It’s been quite a week at our house. Oh yes, we are experiencing the typical May, end of the school year mayhem just like every other household. We rush from games, to practices, to bridal showers, to neighborhood gatherings, create last minute school projects and….. You get the picture. But this week. Thank God for being our strength.
Last week Wednesday it was our oldest son’s 16th birthday. What a joy! It’s such a momentous occasion full of anticipation. However, we received a phone call that evening that we lost a mom at our school. You know her. We all do. She’s the mom that is everywhere, doing everything…with a smile on her face. She’s the mom that has touched every.single.life. around her. She’s the mamma to four beautiful kids. The youngest is a good friend of our youngest daughter. Her death was unexpected. Untimely. Unfair. It felt as our community stopped breathing for a day. Tears. Heart agonizing tears. How can this be, God?

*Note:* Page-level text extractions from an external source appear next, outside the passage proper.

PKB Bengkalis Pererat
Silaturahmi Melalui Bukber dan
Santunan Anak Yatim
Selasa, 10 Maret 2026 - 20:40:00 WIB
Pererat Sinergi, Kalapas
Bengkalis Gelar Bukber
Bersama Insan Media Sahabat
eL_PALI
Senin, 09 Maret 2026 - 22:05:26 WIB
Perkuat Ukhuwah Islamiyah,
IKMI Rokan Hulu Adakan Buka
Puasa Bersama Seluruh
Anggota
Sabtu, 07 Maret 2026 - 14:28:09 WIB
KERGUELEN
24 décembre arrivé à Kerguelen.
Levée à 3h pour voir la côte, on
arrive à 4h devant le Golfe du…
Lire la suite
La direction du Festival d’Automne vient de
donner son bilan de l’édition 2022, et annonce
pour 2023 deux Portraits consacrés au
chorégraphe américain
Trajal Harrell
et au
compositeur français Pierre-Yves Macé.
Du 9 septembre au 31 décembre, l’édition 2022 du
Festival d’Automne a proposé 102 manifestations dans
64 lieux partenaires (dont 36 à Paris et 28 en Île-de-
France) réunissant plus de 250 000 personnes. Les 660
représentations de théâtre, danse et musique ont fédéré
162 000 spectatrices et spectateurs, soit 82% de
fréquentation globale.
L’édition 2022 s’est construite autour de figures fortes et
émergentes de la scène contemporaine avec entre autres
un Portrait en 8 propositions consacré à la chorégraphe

Watching the family go through the process of their public good byes was eerily familiar to my childhood experience of losing my mom. As the youngest of eight children, I remember vividly our community stop breathing, then rushing to our sides and walking along with us through our grief. Now it’s my turn to help fill that void. Now it’s time to use my story to help someone else.

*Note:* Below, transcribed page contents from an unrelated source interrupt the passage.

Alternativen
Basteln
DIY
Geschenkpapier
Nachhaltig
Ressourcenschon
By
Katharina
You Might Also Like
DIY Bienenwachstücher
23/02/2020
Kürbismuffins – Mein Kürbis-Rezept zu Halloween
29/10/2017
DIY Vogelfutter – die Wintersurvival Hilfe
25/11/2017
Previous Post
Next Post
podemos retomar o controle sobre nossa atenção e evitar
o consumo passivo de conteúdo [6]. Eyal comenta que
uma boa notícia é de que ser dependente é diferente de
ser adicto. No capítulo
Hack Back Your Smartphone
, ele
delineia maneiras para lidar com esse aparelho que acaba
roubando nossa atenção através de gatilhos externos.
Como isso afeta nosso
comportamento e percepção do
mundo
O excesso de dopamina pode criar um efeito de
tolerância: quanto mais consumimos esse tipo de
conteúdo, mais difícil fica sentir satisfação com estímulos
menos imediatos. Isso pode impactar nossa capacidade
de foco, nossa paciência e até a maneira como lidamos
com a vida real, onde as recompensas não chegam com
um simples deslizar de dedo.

We said goodbye to a sweet uncle the same day of the young mothers funeral. He lived until he was 92. I couldn’t help but for a fleeting second feel cheated as my mother was taken from me at age 47. Why couldn’t she have been given a life as long as her brothers? But that is not the path I am choosing. I will not go down that road. Amazingly, the pastor shared a story that just a few months prior to his death, my uncle requested a meeting with him. My uncle was struggling with a question and needed to discuss it with a pastor. His question? “Am I doing everything I can with my life?”…….at age 92. I was inspired.
Within 14 hours of leaving this funeral, my mother in law joined her beloved husband in heaven. We felt knocked down to our knees. God, you’re giving us more than we can handle here! But, we also realized it was her time. She had run the race, she had fought the good fight. Saying good bye to your mom, at any age, is tough. Really, incredibly tough. My mother in law was love…..to everyone she met.

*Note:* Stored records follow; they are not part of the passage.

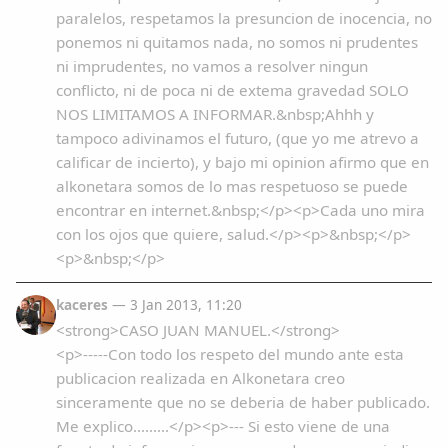
paralelos, respetamos la presuncion de inocencia, no
ponemos ni quitamos nada, no somos ni prudentes
ni imprudentes, no vamos a resolver ningun
conflicto, ni de poca ni de extema gravedad SOLO
NOS LIMITAMOS A INFORMAR.&nbsp;Ahhh y
tampoco adivinamos el futuro, (que yo me atrevo a
calificar de incierto), y bajo mi opinion afirmo que en
alkonetara somos de lo mas respetuoso se puede
encontrar en internet.&nbsp;</p><p>Cada uno mira
con los ojos que quiere, salud.</p><p>&nbsp;</p>
<p>&nbsp;</p>
kaceres
— 3 Jan 2013, 11:20
<strong>CASO JUAN MANUEL.</strong>
<p>-----Con todo los respeto del mundo ante esta
publicacion realizada en Alkonetara creo
sinceramente que no se deberia de haber publicado.
Me explico.........</p><p>--- Si esto viene de una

In the midst of all this grief and sadness, we celebrated 2 sport banquets, a graduation, enjoyed a class trip and honored our oldest’s completion of her vocational training program and applied for SSI for her, hoping that someday we are not here, she will have some financial aid. We were on both ends of the emotional spectrum at one time…all within 7 days. How do we make it through? How God?
“Make it your story, not your excuse” is a phrase I heard while listening to Sports Center with my oldest son. It was advice a mother gave a basketball loving son who had a disability to overcome and he did. He now plays for the NBA, despite his disability. Looking back at this week, realizing that we made it through, though emotionally drained and carrying an empty void for many while preparing several of our kids for their “next step”, we need to heed this advice.
The three individuals we said goodbye to this week offer many life lessons for our kids…..and for us adults. The young mother who was involved and freely giving of her time to her kids and her community (give of yourself where it counts), my uncle who was a gentle spirit and wanting to use his life for more (seek where God wants you to shine), and my mother in law, Mary, who’s sweet demeanor and quick wit will always stay with me (love all of those around you and never, ever forget to laugh).
What will your story be? When life hands you a water hose gushing with a force of a fire hydrant of experiences and demands that seem unbearable and overwhelming…..will you make an excuse, or make it your story?